Needless to say, this post is a bit useless in comparison, at least until i go through these comprehensive lists and filter for the most useful resources.
Isn’t the internet such a magically useful tool? Thirty years ago, if you wanted to know how many plays Shakespeare wrote, you would have to physically walk to your local library and find a relevant book. Now, you can find the answer in less than ten seconds, at any time, wherever you are.
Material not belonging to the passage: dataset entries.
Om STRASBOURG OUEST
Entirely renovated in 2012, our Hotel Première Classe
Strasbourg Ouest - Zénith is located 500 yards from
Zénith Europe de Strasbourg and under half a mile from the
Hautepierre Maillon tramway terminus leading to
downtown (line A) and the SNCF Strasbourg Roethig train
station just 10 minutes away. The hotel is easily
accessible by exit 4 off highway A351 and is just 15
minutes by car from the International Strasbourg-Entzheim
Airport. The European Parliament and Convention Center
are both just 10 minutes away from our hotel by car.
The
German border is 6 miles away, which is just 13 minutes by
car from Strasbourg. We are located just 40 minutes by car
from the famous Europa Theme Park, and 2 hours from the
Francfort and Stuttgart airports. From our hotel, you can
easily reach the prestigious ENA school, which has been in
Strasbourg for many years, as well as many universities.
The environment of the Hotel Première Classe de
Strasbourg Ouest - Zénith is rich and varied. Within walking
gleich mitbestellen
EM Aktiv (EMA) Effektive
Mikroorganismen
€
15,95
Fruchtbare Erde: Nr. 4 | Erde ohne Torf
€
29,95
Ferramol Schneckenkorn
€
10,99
However, the internet is not a truthful, superintelligent oracle. Rather, it’s a dangerous jungle of knowledge you must learn to navigate if you wish to find the truth. Good information is censored, hidden behind paywalls or within piles of spam, and difficult to differentiate from untrustworthy information. This post won’t be a complete guide on how to navigate the world wide web of knowledge, but it will give you some tools I’ve discovered over the years that you can throw in your digital rucksack to aid your journey.
- The great internet sage Gwern Branwen wrote an advanced guide on finding references, papers, and books online.
- The search engines Brave Search and Kagi have the features “Goggles” and “Lenses” respectively, which are presets that filter or re-rank entire categories of websites in your results.
- Blog Surf is a search engine for posts from manually approved personal blogs and newsletters.
- SearXNG is a highly customizable internet metasearch engine.
- Perplexity uses natural language processing to answer your query with a paragraph (with sources) and allows you to ask followup questions.
- Metaphor allows you to find websites by writing creative and long-form prompts, also using NLP.
- Elicit is a research assistant that helps you find relevant research papers, also using NLP.
Sometimes you know exactly where to find a piece of information, but it’s locked behind a paywall or deleted from the internet.
- Internet Archive is a non-profit library of free books, movies, websites, et cetera. It’s famous for the Wayback Machine, which displays past archived snapshots of a given URL.
- Bypass Paywalls is a browser extension to help bypass paywalls on selected sites.
- The subreddit r/piracy has a wiki with loads of resources on obtaining copyrighted material for free.
- Anna’s Archive is a shadow library metasearch engine that aggregates results from websites that host copyrighted books, academic papers, magazines, et cetera.
It is particularly frustrating to find trustworthy knowledge about certain topics because of misaligned incentives: researching which product to buy or which supplements actually work is hard because everyone’s trying to sell you something.